6.5 As for the author’s claims concerning the bribery and death threats from the prison chief as well as discrimination on the grounds of his status, the Committee notes the State party’s argument that the author did not complain of any illegal actions by the prison staff in 1998-1999. The author claims that he made a request for investigation of unlawful actions by the prison chief, while at the same time he states that he could not complain as he was under the mercy of the same prison chief who threatened him. The Committee notes the contradictions in the author’s statements as well as lack of sufficient information in the file on the nature and circumstances surrounding the alleged death threats. Accordingly, the Committee considers that the claims under articles 10 and 26 of the Covenant are also insufficiently substantiated for purposes of admissibility and declares them inadmissible under article 2 of the Optional Protocol.
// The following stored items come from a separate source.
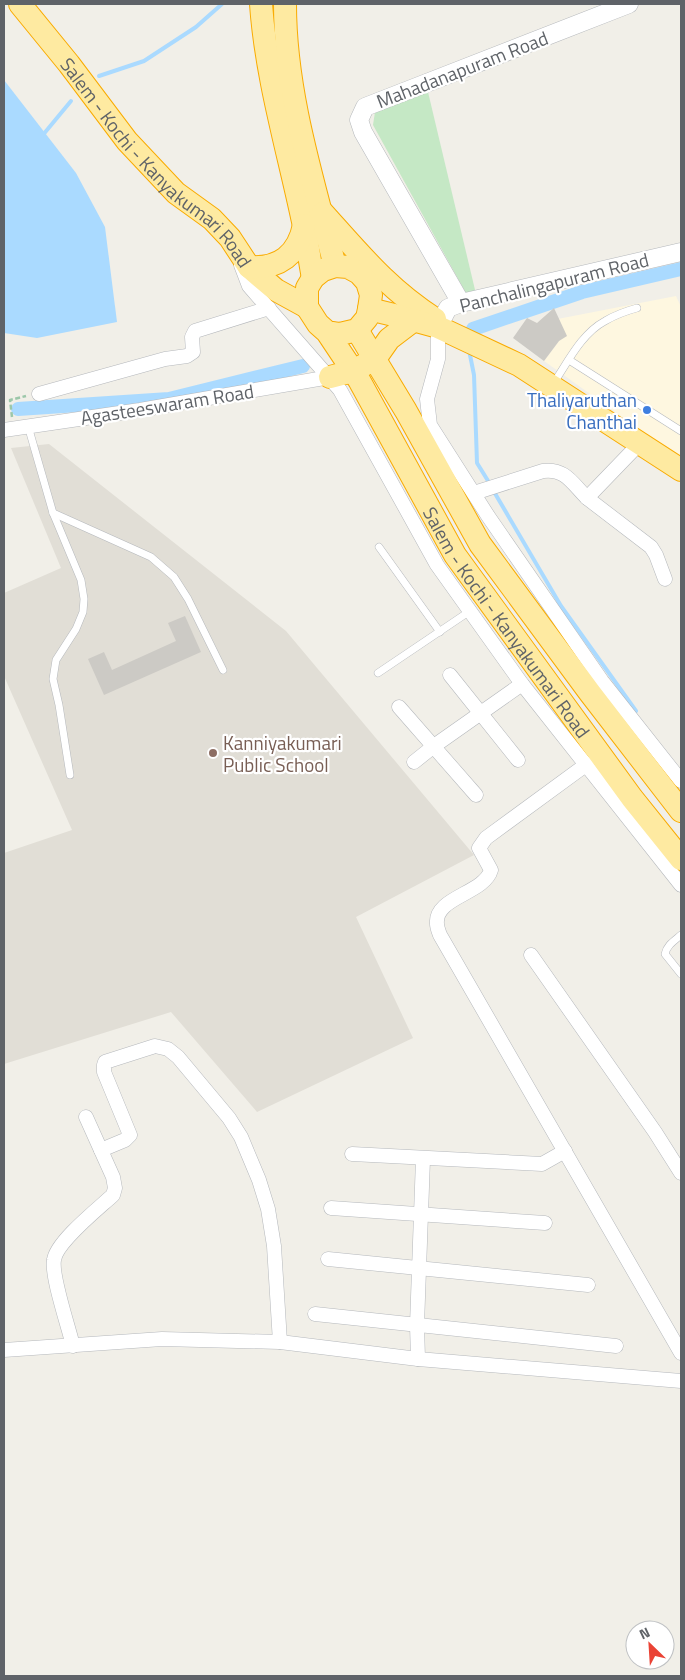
<svg xmlns="http://www.w3.org/2000/svg" width="685" height="1680" font-family="'Titillium Web',sans-serif">
  <rect width="100%" height="100%" fill="#f1efe8"/>
  <polygon fill="#fef7e0" points="676,296 681,307 681,459 544,361 559,341 537,323"/>
  <polygon fill="#e1ded6" points="49,444 286,631 474,855 356,917 413,1038 257,1112 171,1012 4,1064 4,853 72,830 4,676 4,593 61,568 11,448"/>
  <polygon fill="#c5e8c5" points="428,92 476,294 467,295 373,125 375,112"/>
  <polygon fill="#aadaff" points="4,80 76,173 105,227 117,322 37,338 4,333"/>
  <g fill="none" stroke-linecap="round" stroke-linejoin="round">
    <g stroke="#aadaff" stroke-width="4">
      <polyline points="99,76 144,61 196,27 222,4"/>
      <polyline points="42,136 71,101"/>
      <polyline points="469,350 474,375 477,463 490,484"/>
      <polyline points="493,490 561,606 636,711"/>
    </g>
    <g stroke="#aadaff" stroke-width="14">
      <polyline points="473,329 582,292 681,269"/>
      <polyline points="18,409 169,399 303,366"/>
    </g>
  </g>
  <g fill="#cccac5">
    <polygon points="554,308 567,336 559,341 544,361 513,338 527,318 537,323"/>
    <polygon points="185,616 201,652 104,695 88,659 104,652 112,670 176,641 168,623"/>
  </g>
  <g fill="none" stroke-linecap="round" stroke-linejoin="round">
    <defs>
      <g id="service">
        <polyline points="569,360 681,431"/>
        <path d="M553 384C568 362 581 334 605 321 615 315 626 311 637 308"/>
        <polyline points="28,426 53,513 81,580 84,599 83,612 76,629 56,660 53,679 59,705 70,775"/>
        <polyline points="53,513 151,557 174,577 188,599 223,670"/>
        <polyline points="379,547 440,632"/>
        <polyline points="378,673 470,611"/>
        <path d="M681 935C674 941 667 945 665 954L681 974"/>
      </g>
      <g id="minor">
        <polyline points="241,265 249,286 340,390 437,565 522,684 681,885"/>
        <polyline points="438,327 438,359 427,399 430,425 488,516 602,681 681,781"/>
        <polyline points="39,394 165,359 187,356 193,352 192,337 195,331 269,308"/>
        <polyline points="4,430 140,410 330,377"/>
        <path d="M474 493 543 471C565 468 572 483 587 498L640 443"/>
        <polyline points="587,498 651,547 656,555 665,579"/>
        <polyline points="450,675 518,760"/>
        <polyline points="399,707 476,795"/>
        <polyline points="414,762 434,746 522,684"/>
        <path d="M587 764 486 838 479 848 491 870C484 894 434 897 437 924 437 928 439 932 440 935L681 1353"/>
        <polyline points="531,955 655,1132 681,1173"/>
        <polyline points="101,1150 125,1140 130,1135 104,1072 104,1065 105,1062 155,1046 168,1049 178,1057 229,1118 241,1137 259,1180 268,1209 274,1246 280,1342"/>
        <polyline points="352,1154 542,1164 565,1151"/>
        <polyline points="331,1208 545,1223"/>
        <polyline points="328,1259 588,1285"/>
        <polyline points="315,1314 616,1346"/>
        <path d="M73 1346C69 1328 51 1276 54 1260 56 1242 99 1208 113 1195L115 1188 113 1177 86 1117"/>
        <polyline points="4,1350 162,1339 280,1342 418,1359 681,1381"/>
        <polyline points="418,1359 417,1325 423,1159"/>
      </g>
      <g id="tertiary">
        <polyline points="461,303 363,132 359,120 365,107 629,4"/>
        <polyline points="438,327 448,308 461,303 681,252"/>
      </g>
      <g id="trunk">
        <path id="s1" d="M20 4 69 64 127 141 176 193 212 219 230 238 249 267 276 290 307 307"/>
        <path d="M261 4C266 76 287 147 302 217 307 237 309 258 313 278"/>
        <path d="M285 4C285 93 313 180 335 266"/>
        <path d="M323 213C360 254 388 289 435 319"/>
        <path d="M249 267C279 269 298 255 304 225"/>
        <polyline points="369,309 398,316 438,327 519,365 681,470"/>
        <polyline points="357,330 406,411 480,544 590,693 681,811"/>
        <path id="s2" d="M327 332 340 334 357 330 367 318 369 309 371 295 367 282 359 273 348 267 335 266 323 270 313 278 307 288V307L318 324 327 332 359 380 455 555 632 798 681 859"/>
        <polyline points="330,377 353,371 375,359 389,339 414,320"/>
      </g>
    </defs>
    <use href="#service" stroke="#b5b8bc" stroke-width="8"/>
    <use href="#minor" stroke="#b5b8bc" stroke-width="15"/>
    <use href="#tertiary" stroke="#b5b8bc" stroke-width="19"/>
    <use href="#trunk" stroke="#f9ab00" stroke-width="24"/>
    <polyline stroke="#9cc7a9" stroke-width="2.5" stroke-dasharray="5 2.5" stroke-linecap="butt" points="12,417 10,400 26,396"/>
    <use href="#service" stroke="#fff" stroke-width="7"/>
    <use href="#minor" stroke="#fff" stroke-width="14"/>
    <use href="#tertiary" stroke="#fff" stroke-width="18"/>
    <use href="#trunk" stroke="#feeaa1" stroke-width="22"/>
  </g>
  <circle fill="#3f7fe0" stroke="#fff" stroke-width="2" cx="647" cy="410" r="5"/>
  <circle fill="#8d6e63" stroke="#fff" stroke-width="2" cx="213" cy="753" r="5"/>
  <g text-anchor="middle" dominant-baseline="central" stroke-width="4.5" stroke-linejoin="round" paint-order="stroke">
    <g font-size="19" fill="#5f6368" stroke="#fff">
      <text transform="translate(462 69) rotate(-21)">Mahadanapuram Road</text>
      <text stroke="none"><textPath href="#s1" startOffset="210">Salem - Kochi - Kanyakumari Road</textPath></text>
      <text transform="translate(554 282) rotate(-14)">Panchalingapuram Road</text>
      <text transform="translate(167 404) rotate(-9)">Agasteeswaram Road</text>
      <text stroke="none"><textPath href="#s2" startOffset="551">Salem - Kochi - Kanyakumari Road</textPath></text>
    </g>
    <g font-size="19" fill="#366cbe" stroke="#fff" text-anchor="end">
      <text x="637" y="399">Thaliyaruthan<tspan x="637" dy="22">Chanthai</tspan></text>
    </g>
    <g font-size="19" fill="#785e54" stroke="#fff" text-anchor="start">
      <text x="223" y="742">Kanniyakumari<tspan x="223" dy="22">Public School</tspan></text>
    </g>
  </g>
  <rect width="685" height="1680" fill="none" stroke="#5f6368" stroke-width="10"/>
  <g transform="translate(650 1645) rotate(335)"><circle r="24" fill="#ffffff" stroke="#bfc1c3"/>
  <path d="M0-4L9 19L0 12L-9 19Z" fill="#ea4335"/>
  <text y="-8" font-size="14" font-weight="bold" text-anchor="middle" fill="#5f6368">N</text>
  </g>
</svg>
6.6 With regard to the author's claim that the reason for his escape was not reviewed by higher instances, the State party submitted that the cassation court examined all his arguments and responded on each of them. The Committee notes that from the materials provided by the author and his own statements it would appear that he did not explain the reason for his escape either during the investigation or during the trial. It therefore considers that his allegations under article 14, paragraph 5, have not been sufficiently substantiated and thus finds them inadmissible under article 2, of the Optional Protocol.
7. The Committee therefore, for reasons just stated, decides:
a) That the communication is inadmissible under article 2 of the Optional Protocol;
b) That this decision shall be communicated to the State party and to the author.
[Adopted in English, French and Spanish, the English text being the original version. Subsequently to be issued also in Arabic, Chinese and Russian as part of the Committee's annual report to the General Assembly.]
** The following members of the Committee participated in the examination of the present communication: Mr. Abdelfattah Amor, Mr. Prafullachandra Natwarlal Bhagwati, Mr. Lazhari Bouzid, Ms. Christine Chanet, Mr. Mahjoub El Haiba, Mr. Ahmad Amin Fathalla, Mr. Yuji Iwasawa, Ms. Helen Keller, Mr. Rajsoomer Lallah, Ms. Zonke Zanele Majodina, Ms. Iulia Antoanella Motoc, Mr. Michael O’Flaherty, Mr. Rafael Rivas Posada, Sir Nigel Rodley, Mr. Fabian Omar Salvioli and Mr. Krister Thelin.
1 See the Committee's General comment No. 32 (article 14), document CCPR/C/GC/32, paragraph 50: "A system of supervisory review that only applies to sentences whose execution has the commenced does not meet the requirements of article 14, paragraph 5, regardless of whether such review can be requested by the convicted person or is dependent on the discretionary power of a judge or prosecutor."; and, for example, Communication No. 836 of 1998, Gelazauskas v Lithuania, Views adopted 17 March 2003
2 See, inter alia, Communication No. 541/1993, Errol Simms v. Jamaica, inadmissibility decision adopted on 3 April 1995, paragraph 6.2.